Vivemos numa era digital. Quase tudo é feito por aplicativos na internet a partir dos smart phones e tablets, cada vez mais sofisticados e caros. Apesar disso, certo é que muitas pessoas não arriscam acessar tais comodidades disponíveis por não saberem usar os recursos ou por medo de fraudes e roubos cibernéticos. Alguns não utilizam por causa da idade, que não permite confiar na “nuvem” ou porque não sabem lidar com tantos comandos, senhas, verificações, biometrias, escaneamento facial e mais um monte infindo de invenções modernosas. Outros não usam mesmo porque desistiram depois das fraudes e roubos a que foram submetidos, e isso de pessoas de meia idade, conscientes, conhecedoras das manhas da internet, pessoas com curso superior que tem ojeriza a tudo que é feito por computador, principalmente transações financeiras.

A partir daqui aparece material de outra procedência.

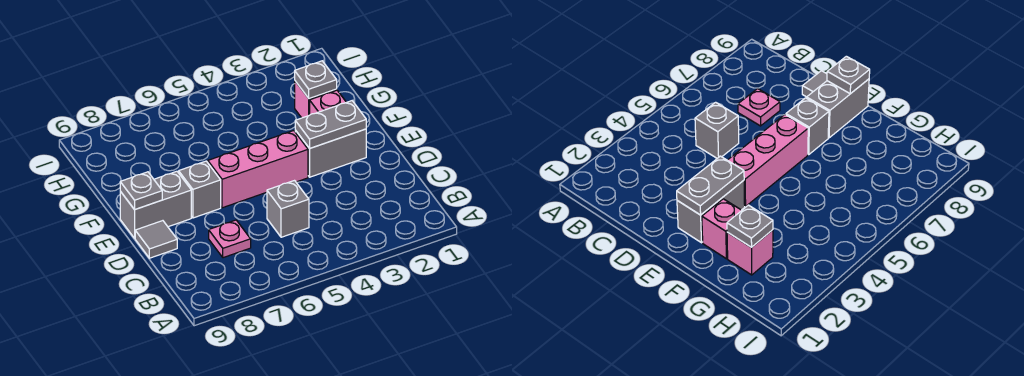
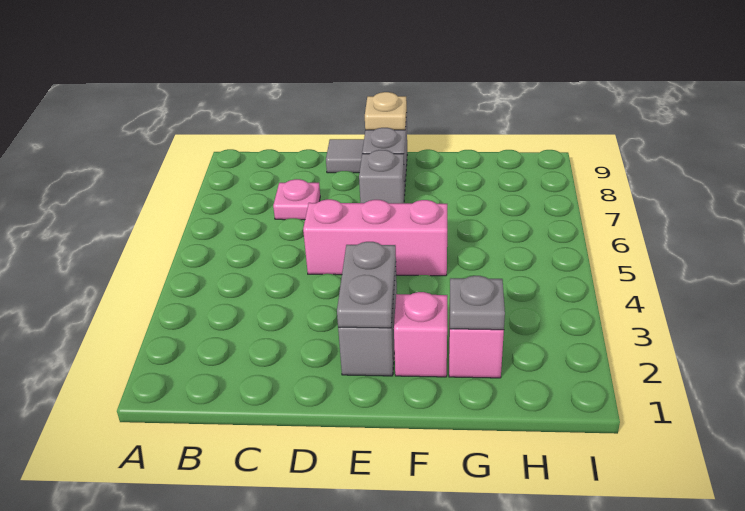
grey brick C5 level 1 -> none
pink brick E4:E6 level 1 -> pink brick D5:F5 level 1
grey plate E9 level 2 -> tan plate E9 level 2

Neste mundo insano, perdido em tantas interrogações, ainda é possível encontrar pessoas reais, de carne e osso, que falam, que sorriem, que brincam, que divagam, que trabalham e trabalham duro. Num tempo em que o que vale é o número de seguidores nas redes sociais ou o número de curtidas nas postagens pasteurizadas produzidas diariamente em altas doses.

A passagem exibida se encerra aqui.